One of the videos that seemed to play every night was Everybody Have Fun Tonight by Wang Chung. It was one of those iconic, instantly and forever memorable productions that popped up occasionally during MTV’s heyday. (Another was Peter Gabriel’s Sledgehammer, for example, and yet another was Dire Straits’ Money For Nothing.) The video featured a constant series of quick cuts that created a herky-jerky, strobe-like effect. The band members (one of whom looked vaguely like Sting) stood there while chaos occurred behind them. I always wondered whether watching that video posed problems for people with seizure disorders. The song was good, with its bouncy beat and strong drum backing, the lyrics seemed to have obvious sexual overtones, and the aside “Can you tell me what a Wang Chung is?” was funny — but the video took a good song and made it a classic.
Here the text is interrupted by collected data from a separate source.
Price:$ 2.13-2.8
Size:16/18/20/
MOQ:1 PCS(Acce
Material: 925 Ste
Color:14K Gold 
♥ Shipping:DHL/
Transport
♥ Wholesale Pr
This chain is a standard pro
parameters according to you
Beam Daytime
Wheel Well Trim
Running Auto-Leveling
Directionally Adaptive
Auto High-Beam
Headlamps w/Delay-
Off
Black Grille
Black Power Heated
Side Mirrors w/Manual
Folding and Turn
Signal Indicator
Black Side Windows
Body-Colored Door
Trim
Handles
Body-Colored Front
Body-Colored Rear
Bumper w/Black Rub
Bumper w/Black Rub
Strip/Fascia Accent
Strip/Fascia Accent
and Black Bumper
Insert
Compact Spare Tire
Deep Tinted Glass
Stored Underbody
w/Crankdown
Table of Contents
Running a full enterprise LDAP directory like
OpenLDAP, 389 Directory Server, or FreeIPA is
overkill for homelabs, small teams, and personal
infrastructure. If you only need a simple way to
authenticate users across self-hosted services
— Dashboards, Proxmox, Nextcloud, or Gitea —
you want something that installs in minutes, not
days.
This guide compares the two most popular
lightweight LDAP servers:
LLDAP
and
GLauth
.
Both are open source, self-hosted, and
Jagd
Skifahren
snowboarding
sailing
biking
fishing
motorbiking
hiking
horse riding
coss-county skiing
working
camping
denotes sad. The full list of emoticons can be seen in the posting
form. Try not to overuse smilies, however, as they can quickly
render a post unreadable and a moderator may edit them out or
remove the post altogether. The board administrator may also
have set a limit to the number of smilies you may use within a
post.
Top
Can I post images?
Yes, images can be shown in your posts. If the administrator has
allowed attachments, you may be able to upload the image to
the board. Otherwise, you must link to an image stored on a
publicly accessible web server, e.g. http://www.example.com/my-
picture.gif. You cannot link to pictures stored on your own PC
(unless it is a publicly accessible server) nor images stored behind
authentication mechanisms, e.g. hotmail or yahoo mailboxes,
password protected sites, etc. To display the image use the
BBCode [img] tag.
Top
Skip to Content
By the time they recorded Everybody Have Fun Tonight Wang Chung had two members, Nick Feldman and Jack Hues. The group had been around, in some incarnation or another, for a number of years and had changed its name a few times. According to Wikipedia, Wang Chung was supposed to be a phonetic spelling of the Chinese words for “yellow bell,” which was used to describe the sound of a bass note, but it also had the slang sexual connotation everyone expected after hearing the song. The group recorded a few other popular songs in the mid-80s — Dance Hall Days was one of them — but it split up within a few years and never again reached the heights it enjoyed with Everybody Have Fun Tonight.